Mit Spannung wurde daher auf die wissenschaftliche Beschreibung der "Wollemi-Kiefer" gewartet, die sehr rasch erfolgen sollte. Die laufende Suche in vielen bekannten Zeitschriften blieb bisher erfolglos. Die Anwendung moderner Computer-Recherche-Möglichkeiten brachte heute nun das Ergebnis: Die Pflanze ist bereits 1995 beschrieben worden, u. zw. in der lt. Katalogauskunft in Baden-Württemberg nicht nachgewiesenen australischen Zeitschrift "Telopea". Sie heißt nun Wollemia nobilis und wird - wie erwartet - zu der Araukarien-Familie gestellt, die die geologisch ältesten aller heute noch existierenden Koniferen-Gattungen enthält. Mit nur 23 großen (bis 40 m hohen) Exemplaren und 16 Schößlingen gehört die Art zu den seltensten Pflanzen und ist hochgradig schützenswert.
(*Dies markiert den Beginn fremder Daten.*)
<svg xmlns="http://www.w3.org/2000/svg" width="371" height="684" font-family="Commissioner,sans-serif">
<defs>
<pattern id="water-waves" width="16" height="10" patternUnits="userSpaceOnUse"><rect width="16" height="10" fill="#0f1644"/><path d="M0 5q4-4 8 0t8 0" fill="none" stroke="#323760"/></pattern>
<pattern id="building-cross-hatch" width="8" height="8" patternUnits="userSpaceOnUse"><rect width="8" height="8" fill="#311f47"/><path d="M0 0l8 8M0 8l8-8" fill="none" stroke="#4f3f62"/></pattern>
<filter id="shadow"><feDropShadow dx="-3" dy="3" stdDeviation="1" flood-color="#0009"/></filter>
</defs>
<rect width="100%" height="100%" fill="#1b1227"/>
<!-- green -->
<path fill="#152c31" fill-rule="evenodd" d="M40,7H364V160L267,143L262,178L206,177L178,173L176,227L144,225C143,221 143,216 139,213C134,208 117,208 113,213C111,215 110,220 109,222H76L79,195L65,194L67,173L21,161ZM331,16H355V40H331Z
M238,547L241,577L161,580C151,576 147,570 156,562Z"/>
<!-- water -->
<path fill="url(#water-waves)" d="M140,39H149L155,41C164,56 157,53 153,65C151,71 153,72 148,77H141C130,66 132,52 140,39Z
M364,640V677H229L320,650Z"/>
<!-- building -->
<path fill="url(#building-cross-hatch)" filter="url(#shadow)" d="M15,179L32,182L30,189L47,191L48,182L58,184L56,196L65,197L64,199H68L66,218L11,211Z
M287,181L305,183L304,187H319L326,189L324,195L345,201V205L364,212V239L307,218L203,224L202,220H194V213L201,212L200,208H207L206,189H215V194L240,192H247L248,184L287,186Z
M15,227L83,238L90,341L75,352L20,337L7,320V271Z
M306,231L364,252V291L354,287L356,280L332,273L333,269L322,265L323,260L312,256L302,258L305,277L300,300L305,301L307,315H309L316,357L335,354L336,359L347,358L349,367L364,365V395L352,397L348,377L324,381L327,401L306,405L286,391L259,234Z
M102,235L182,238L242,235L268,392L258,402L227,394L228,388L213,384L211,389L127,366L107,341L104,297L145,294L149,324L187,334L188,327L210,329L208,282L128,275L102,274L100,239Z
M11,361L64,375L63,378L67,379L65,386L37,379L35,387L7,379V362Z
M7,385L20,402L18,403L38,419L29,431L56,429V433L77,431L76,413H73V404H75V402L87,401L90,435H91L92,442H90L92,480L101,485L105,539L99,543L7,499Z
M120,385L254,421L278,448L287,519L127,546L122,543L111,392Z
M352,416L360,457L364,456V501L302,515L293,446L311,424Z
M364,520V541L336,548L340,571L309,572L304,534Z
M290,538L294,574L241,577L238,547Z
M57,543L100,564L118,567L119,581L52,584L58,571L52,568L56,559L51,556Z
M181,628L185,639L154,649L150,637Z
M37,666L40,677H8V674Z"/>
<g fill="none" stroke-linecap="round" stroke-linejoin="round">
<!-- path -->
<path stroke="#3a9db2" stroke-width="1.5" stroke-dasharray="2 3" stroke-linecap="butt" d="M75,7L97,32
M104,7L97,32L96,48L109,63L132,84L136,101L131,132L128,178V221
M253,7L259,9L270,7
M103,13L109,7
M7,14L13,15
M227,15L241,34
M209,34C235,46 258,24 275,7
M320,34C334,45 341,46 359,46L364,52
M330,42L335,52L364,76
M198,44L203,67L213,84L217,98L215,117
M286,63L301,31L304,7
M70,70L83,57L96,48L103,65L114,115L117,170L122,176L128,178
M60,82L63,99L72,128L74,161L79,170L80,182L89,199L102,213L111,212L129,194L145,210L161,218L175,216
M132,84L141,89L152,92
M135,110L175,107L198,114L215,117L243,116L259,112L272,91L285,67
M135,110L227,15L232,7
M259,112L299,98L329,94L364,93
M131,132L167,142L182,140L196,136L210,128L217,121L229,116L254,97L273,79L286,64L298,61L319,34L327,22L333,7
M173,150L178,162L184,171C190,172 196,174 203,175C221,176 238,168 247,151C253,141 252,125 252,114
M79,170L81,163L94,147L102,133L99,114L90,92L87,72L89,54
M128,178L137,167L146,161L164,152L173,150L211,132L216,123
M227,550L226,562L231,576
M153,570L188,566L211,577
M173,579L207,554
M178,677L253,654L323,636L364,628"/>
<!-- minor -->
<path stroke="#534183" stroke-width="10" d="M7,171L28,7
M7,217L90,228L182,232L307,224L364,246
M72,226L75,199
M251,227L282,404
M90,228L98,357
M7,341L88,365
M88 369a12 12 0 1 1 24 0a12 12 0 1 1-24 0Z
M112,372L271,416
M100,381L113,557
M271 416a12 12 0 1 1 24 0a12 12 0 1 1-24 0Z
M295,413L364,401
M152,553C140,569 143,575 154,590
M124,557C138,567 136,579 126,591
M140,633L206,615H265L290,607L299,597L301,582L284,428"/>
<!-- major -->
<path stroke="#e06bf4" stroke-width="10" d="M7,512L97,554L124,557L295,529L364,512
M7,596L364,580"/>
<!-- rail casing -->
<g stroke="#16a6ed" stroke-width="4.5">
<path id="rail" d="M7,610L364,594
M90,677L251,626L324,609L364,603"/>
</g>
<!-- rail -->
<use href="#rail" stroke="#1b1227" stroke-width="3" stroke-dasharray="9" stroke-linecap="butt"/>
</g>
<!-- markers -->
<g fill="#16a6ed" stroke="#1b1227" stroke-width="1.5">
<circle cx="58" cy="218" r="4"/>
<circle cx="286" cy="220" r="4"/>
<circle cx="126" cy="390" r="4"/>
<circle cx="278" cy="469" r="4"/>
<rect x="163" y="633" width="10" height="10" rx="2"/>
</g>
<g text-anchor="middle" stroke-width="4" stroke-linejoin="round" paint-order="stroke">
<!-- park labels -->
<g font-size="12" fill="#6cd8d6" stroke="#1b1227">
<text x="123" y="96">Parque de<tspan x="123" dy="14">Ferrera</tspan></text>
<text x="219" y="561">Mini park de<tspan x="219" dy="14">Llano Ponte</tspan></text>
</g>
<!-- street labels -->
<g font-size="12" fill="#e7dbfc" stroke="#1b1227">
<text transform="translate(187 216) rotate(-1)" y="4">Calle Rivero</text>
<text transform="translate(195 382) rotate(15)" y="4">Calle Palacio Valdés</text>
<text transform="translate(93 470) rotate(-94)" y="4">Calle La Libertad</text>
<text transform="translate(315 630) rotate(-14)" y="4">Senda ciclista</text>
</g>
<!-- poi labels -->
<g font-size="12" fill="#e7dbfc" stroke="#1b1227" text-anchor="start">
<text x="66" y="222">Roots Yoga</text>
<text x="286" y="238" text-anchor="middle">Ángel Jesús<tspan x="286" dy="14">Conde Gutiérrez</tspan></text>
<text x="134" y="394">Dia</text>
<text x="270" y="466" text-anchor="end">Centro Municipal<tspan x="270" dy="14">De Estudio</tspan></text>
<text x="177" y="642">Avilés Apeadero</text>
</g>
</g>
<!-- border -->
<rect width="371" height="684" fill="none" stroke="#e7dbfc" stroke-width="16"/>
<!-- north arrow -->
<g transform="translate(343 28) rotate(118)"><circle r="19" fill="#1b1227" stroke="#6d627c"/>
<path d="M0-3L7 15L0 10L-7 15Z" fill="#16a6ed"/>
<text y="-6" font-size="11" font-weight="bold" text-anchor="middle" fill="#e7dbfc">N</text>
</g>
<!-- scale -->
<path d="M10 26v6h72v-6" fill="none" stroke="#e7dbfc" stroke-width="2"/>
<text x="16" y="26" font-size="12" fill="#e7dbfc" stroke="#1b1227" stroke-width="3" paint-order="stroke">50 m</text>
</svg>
Die Entdeckung dieser neuen Koniferen-Art ist übrigens ein Hinweis darauf, daß entgegen anderslautenden Meinungen noch viele Lebewesen auf unserer Erde existieren, die nicht nur den Wissenschaftlern bisher noch unbekannt sind. Dies beweist wieder einmal, daß Gelände- und taxonomische Forschungen dringend nötig sind. Wer kann denn schon ermessen, welche riesigen Verluste die Menschheit durch das Zerstören ganzer Umweltbereiche erleidet, wenn nicht einmal die Namen der Organismen, geschweige denn ihre Eigenschaften oder eventuellen Nutzungsmöglichkeiten bekannt sind?

aus: Paläontologie aktuell, 36: 59-60; Frankfurt a. Main 1997.